- Updated Monday, April 4th 2016 @ 20:22:51
The score in this game, like in other games, depends highly on who starts. It would be nice to play all matches twice with each bot starting once. My current version started twice out of 13 matches, which makes it difficult to see its real strength.
Another nice thing would be to tell the challenges apart from regular matches.
Edit: Should be zugzwang, not zugschwang.
- Created Monday, April 4th 2016 @ 20:50:17
I like this idea. When my bot plays against itself, player 1 wins almost 60% of the games. I'm curious, is that similar to what you (or others) are seeing?
- Created Monday, April 4th 2016 @ 22:17:15
I've never tested against my own bot, but being player 1 should absolutely help.
At the Go competition they are looking at adding komi, which I think is no more than fair and well tested for this game. Considering the size of the board and the complexity of Go, I'm guessing that the difference between bots can quickly exceed the komi value no matter which bot starts.
In the case of Ultimate Tic Tac Toe this is very different. Winning from the top 10 bots as second to play is already pretty tricky.
I've requested the same thing before at the Heads Up Omaha competition, but it wasn't added. I understand that the elo rating will balance out over time anyway, but this will easily help speed up the balance.
(I'm seeing that my bot made the finals in Heads Up Omaha, but was always second to play. Nice...)
- Created Tuesday, April 5th 2016 @ 03:47:02
Yes, it only evens up over time if they run a truly vast number of games. The unfairness could be solved easily by running two games per matchup, alternating who plays first. I'm very much in favour of the proposed change.
- Created Tuesday, April 5th 2016 @ 14:21:07
It would be nice if at least the probability to start first was weighted against the the starting position frequency during previous games.
- Created Tuesday, April 5th 2016 @ 17:33:10
Weighting is more tricky than just playing mirrored matches.

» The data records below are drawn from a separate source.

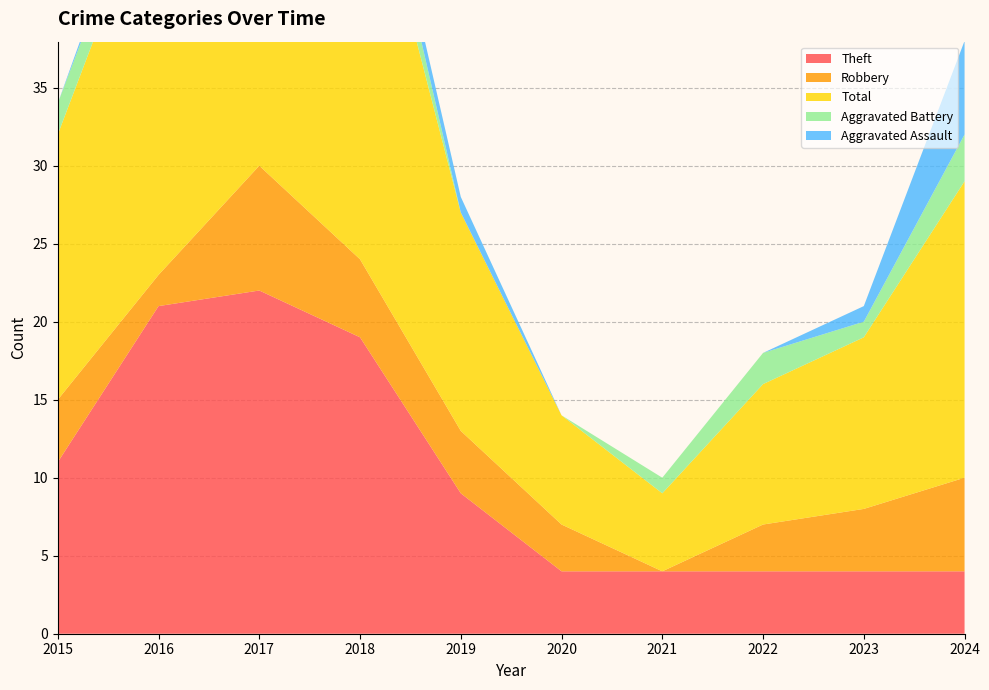

Reading left to right, transcribe all the data shown in this chart.

Theft: 2015=11	2016=21	2017=22	2018=19	2019=9	2020=4	2021=4	2022=4	2023=4	2024=4
Robbery: 2015=4	2016=2	2017=8	2018=5	2019=4	2020=3	2021=0	2022=3	2023=4	2024=6
Total: 2015=17	2016=26	2017=33	2018=28	2019=14	2020=7	2021=5	2022=9	2023=11	2024=19
Aggravated Battery: 2015=2	2016=2	2017=1	2018=3	2019=0	2020=0	2021=1	2022=2	2023=1	2024=3
Aggravated Assault: 2015=0	2016=1	2017=1	2018=1	2019=1	2020=0	2021=0	2022=0	2023=1	2024=6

- Updated Tuesday, April 5th 2016 @ 19:05:26
Right, also mirror matches would be useful for developers to assess their bot against an opponent
EDIT: my bot always started first in its last 10 games!
- Created Tuesday, April 5th 2016 @ 21:37:38
True, a single challenge only ever gives 50% of the information at most.
Ah, that's why mine started second 13 times in a row ;-) I'm on 3 times first and 19 second out of the 22 games my current version played.
- Created Tuesday, April 19th 2016 @ 12:46:37
The advantage of playing as first bot is of more than 100 ELO for my bot and it seems of more than 200 ELO for many other bots... I think that taking care of the number of "as first" and " as second" games is getting critical.
Even more if you think that in the Leaderboard there are are often a lot of bots in a fistful of ELOs.
- Created Tuesday, August 23rd 2016 @ 00:10:18
+1 for mirrored matches
- Created Wednesday, August 31st 2016 @ 09:42:21
I scored 62/64 percent against my own bot, so I agree, that to level this out, you need two games at once.
- Updated Wednesday, August 31st 2016 @ 10:50:57
I also think playing 2 matches each time with reversed colors is the fairest and simplest solution. This is what I do when i want to compare locally to versions of my bot, and i suspect this is what most of us do.